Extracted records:
──────────
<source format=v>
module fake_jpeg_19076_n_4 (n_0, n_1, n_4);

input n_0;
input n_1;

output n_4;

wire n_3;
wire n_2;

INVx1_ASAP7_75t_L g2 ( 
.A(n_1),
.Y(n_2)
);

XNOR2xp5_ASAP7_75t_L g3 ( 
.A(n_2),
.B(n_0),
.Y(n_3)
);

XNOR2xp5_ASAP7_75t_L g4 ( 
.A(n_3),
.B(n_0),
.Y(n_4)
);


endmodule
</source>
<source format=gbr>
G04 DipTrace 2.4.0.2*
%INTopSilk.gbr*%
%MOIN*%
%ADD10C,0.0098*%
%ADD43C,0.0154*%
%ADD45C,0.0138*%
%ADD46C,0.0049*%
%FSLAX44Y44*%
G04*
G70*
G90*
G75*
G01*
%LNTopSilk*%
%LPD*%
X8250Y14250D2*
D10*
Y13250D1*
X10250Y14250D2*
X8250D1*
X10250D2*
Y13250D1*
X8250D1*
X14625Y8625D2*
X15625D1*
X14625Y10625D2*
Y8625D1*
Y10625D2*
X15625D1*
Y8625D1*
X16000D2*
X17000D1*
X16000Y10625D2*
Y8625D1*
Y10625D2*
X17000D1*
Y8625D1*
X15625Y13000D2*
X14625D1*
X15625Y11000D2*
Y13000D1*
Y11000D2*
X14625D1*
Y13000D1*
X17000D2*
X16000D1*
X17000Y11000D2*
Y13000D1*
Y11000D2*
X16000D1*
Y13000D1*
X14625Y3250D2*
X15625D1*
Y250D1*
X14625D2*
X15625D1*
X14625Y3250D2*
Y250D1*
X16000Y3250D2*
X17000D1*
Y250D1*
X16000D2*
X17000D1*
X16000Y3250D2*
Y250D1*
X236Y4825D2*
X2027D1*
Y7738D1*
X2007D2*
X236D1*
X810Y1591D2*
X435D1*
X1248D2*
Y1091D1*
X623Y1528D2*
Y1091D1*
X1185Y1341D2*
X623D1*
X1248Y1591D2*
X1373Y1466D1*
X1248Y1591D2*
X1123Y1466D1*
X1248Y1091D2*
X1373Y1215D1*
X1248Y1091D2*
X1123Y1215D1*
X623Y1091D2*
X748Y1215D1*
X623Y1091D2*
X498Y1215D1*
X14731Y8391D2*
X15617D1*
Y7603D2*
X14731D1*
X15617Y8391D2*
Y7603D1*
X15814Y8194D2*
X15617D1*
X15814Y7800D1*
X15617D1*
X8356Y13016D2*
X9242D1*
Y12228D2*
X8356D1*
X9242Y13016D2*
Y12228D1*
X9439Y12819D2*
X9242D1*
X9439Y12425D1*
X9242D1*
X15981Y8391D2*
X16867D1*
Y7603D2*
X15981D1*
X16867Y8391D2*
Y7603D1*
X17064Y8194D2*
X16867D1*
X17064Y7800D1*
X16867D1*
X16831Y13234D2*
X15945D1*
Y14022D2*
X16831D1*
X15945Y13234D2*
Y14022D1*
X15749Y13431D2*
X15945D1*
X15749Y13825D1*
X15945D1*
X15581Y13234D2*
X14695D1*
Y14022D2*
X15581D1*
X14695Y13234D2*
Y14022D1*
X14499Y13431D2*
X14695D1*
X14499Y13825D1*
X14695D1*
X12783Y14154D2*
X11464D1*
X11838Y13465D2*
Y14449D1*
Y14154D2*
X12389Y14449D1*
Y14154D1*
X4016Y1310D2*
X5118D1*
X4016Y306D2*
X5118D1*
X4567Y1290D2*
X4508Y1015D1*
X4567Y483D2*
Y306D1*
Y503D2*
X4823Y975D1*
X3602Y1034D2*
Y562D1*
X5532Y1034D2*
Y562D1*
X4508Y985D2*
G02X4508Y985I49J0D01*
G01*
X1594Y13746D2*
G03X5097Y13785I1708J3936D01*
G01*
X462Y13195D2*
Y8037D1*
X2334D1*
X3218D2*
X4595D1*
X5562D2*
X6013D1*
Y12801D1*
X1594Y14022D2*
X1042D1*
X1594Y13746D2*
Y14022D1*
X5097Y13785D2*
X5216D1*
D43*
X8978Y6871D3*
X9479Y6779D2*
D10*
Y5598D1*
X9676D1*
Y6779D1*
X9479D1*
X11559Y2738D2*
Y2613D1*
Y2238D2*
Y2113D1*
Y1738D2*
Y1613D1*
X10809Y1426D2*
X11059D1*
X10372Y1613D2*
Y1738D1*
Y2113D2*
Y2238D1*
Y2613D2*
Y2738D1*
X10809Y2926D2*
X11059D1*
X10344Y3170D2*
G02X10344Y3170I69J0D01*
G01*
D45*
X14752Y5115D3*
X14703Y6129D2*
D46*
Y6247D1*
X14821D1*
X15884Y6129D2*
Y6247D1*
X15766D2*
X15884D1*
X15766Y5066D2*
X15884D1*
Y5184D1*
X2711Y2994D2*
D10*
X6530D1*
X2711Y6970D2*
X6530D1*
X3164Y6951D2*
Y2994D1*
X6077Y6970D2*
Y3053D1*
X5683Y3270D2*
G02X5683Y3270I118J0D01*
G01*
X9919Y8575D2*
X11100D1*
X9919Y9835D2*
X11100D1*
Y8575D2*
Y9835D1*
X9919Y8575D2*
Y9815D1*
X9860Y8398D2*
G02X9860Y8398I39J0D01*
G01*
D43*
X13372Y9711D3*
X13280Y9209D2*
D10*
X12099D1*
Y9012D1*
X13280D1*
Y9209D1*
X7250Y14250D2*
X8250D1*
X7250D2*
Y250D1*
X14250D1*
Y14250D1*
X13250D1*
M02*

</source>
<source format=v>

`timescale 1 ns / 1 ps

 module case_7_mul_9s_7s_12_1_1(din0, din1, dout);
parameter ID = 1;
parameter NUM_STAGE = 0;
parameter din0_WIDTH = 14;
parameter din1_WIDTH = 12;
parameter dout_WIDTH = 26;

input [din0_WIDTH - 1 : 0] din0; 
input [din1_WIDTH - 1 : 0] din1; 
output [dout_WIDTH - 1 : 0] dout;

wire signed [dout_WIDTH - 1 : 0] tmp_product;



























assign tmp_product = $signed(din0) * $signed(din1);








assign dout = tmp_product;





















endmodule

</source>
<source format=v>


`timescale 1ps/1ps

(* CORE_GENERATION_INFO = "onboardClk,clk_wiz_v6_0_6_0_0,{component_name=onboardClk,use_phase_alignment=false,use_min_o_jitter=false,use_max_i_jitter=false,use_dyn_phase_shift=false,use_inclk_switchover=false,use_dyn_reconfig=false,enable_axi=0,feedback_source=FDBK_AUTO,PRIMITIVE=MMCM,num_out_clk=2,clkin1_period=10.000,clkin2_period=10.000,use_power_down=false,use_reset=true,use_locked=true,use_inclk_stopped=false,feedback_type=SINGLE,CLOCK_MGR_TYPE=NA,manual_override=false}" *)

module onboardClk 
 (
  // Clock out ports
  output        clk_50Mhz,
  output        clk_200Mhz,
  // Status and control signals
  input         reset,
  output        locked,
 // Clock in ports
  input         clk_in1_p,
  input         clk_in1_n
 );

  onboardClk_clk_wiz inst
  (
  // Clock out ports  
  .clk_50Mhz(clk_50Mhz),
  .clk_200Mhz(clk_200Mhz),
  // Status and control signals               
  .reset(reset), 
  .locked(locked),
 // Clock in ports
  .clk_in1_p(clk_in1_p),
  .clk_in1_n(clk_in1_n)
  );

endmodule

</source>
──────────
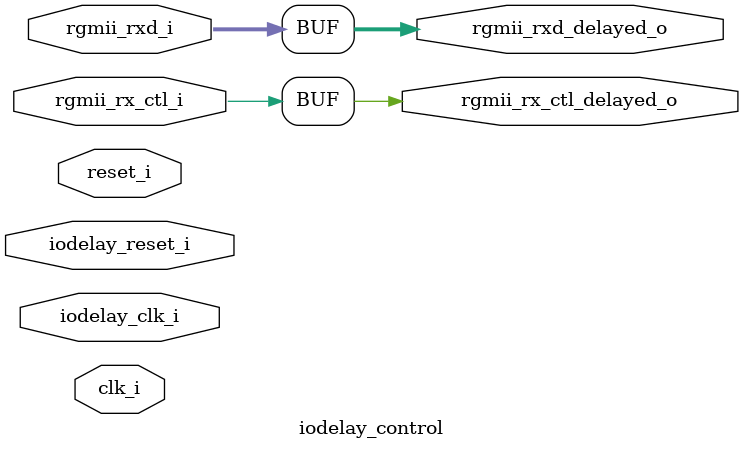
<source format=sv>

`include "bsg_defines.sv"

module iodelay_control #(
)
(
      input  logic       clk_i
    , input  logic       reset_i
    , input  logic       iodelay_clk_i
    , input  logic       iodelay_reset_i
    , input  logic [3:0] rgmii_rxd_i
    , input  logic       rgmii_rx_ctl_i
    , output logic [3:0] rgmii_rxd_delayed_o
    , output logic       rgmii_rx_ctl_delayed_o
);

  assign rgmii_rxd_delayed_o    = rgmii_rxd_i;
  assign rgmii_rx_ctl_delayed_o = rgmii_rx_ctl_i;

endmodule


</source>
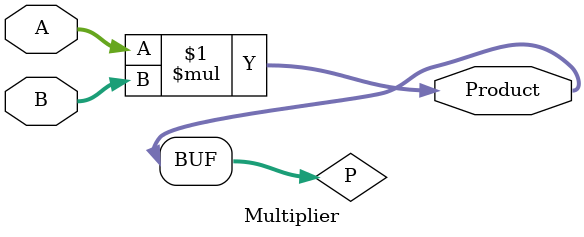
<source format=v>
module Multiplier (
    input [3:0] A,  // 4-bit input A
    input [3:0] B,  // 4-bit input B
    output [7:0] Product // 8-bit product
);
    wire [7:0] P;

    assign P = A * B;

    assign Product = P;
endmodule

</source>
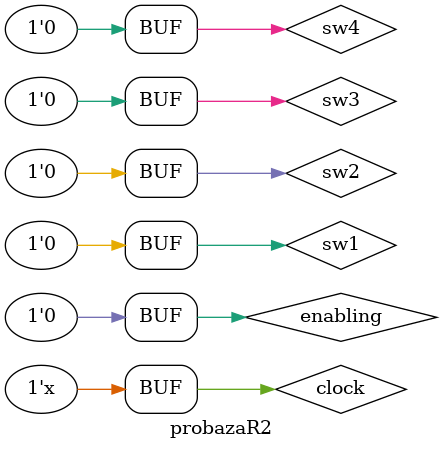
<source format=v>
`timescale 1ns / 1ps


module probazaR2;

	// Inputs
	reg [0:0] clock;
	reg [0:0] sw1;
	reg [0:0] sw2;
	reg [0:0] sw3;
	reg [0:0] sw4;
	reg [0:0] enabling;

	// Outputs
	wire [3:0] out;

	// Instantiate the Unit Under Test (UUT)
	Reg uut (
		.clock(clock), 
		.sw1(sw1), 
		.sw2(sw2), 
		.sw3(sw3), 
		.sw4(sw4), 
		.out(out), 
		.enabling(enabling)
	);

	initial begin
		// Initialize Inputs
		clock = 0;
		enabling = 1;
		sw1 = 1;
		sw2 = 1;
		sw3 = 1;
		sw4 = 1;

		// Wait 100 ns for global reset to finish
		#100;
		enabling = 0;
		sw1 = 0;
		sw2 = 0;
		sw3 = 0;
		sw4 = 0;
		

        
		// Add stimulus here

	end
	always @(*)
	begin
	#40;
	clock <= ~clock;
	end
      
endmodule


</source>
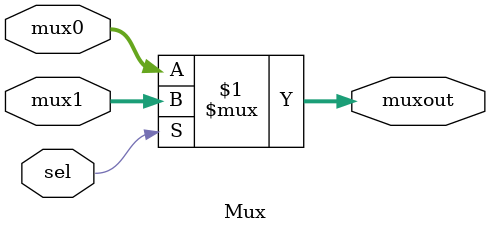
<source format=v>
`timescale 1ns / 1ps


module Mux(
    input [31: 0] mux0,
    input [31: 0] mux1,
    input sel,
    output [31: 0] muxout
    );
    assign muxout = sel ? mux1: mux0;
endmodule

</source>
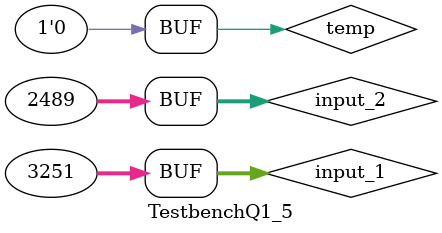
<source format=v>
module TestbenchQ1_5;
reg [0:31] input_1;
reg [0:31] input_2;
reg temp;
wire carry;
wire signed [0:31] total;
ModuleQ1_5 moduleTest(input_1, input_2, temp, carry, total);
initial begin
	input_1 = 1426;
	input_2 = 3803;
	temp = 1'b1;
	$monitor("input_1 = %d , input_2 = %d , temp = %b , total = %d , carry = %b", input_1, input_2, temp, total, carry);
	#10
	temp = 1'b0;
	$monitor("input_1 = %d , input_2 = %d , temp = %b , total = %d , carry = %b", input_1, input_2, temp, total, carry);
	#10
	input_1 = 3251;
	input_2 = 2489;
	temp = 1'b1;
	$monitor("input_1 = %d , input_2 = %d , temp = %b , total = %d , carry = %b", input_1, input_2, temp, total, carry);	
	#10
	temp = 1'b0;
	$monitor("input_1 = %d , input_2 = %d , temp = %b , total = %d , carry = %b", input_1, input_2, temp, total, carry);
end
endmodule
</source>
──────────
● EXERCISE BRIEF: Set aside each line above that includes the string "wire" and report it.

● RESPONSE AREA:
wire n_3;
wire n_2;
wire signed [dout_WIDTH - 1 : 0] tmp_product;
    wire [7:0] P;
	wire [3:0] out;
wire carry;
wire signed [0:31] total;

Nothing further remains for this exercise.